(EXERCISE INPUTS):

>>>>>

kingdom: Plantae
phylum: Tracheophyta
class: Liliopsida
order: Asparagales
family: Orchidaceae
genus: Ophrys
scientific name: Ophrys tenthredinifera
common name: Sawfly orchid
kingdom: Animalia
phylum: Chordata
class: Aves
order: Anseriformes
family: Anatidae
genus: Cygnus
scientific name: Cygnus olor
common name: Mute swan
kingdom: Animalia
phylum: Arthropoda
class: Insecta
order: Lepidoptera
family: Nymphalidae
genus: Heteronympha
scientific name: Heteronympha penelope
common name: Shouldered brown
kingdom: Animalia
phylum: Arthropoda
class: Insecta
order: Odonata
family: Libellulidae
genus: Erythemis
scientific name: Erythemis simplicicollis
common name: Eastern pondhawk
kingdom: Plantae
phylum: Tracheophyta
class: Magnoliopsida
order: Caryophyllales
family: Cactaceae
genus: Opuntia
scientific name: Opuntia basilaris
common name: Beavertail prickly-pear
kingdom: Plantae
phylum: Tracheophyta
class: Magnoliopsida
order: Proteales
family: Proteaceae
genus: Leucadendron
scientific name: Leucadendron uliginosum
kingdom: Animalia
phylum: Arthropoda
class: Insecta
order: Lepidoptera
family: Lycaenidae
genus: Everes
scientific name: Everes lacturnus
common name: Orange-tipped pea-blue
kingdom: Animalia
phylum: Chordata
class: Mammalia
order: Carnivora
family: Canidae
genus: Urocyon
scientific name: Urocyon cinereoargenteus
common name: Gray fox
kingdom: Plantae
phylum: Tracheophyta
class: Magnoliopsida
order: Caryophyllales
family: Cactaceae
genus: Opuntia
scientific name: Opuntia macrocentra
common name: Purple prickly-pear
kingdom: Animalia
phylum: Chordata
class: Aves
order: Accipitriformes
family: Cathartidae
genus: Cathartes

<<<<<

(WHAT YOU ARE ASKED TO DO): From the rows above, pull out the lines from the one containing "family: Orchidaceae" through the one containing "genus: Everes", both included, and copy them unchanged.

(WRITTEN RESPONSE):
family: Orchidaceae
genus: Ophrys
scientific name: Ophrys tenthredinifera
common name: Sawfly orchid
kingdom: Animalia
phylum: Chordata
class: Aves
order: Anseriformes
family: Anatidae
genus: Cygnus
scientific name: Cygnus olor
common name: Mute swan
kingdom: Animalia
phylum: Arthropoda
class: Insecta
order: Lepidoptera
family: Nymphalidae
genus: Heteronympha
scientific name: Heteronympha penelope
common name: Shouldered brown
kingdom: Animalia
phylum: Arthropoda
class: Insecta
order: Odonata
family: Libellulidae
genus: Erythemis
scientific name: Erythemis simplicicollis
common name: Eastern pondhawk
kingdom: Plantae
phylum: Tracheophyta
class: Magnoliopsida
order: Caryophyllales
family: Cactaceae
genus: Opuntia
scientific name: Opuntia basilaris
common name: Beavertail prickly-pear
kingdom: Plantae
phylum: Tracheophyta
class: Magnoliopsida
order: Proteales
family: Proteaceae
genus: Leucadendron
scientific name: Leucadendron uliginosum
kingdom: Animalia
phylum: Arthropoda
class: Insecta
order: Lepidoptera
family: Lycaenidae
genus: Everes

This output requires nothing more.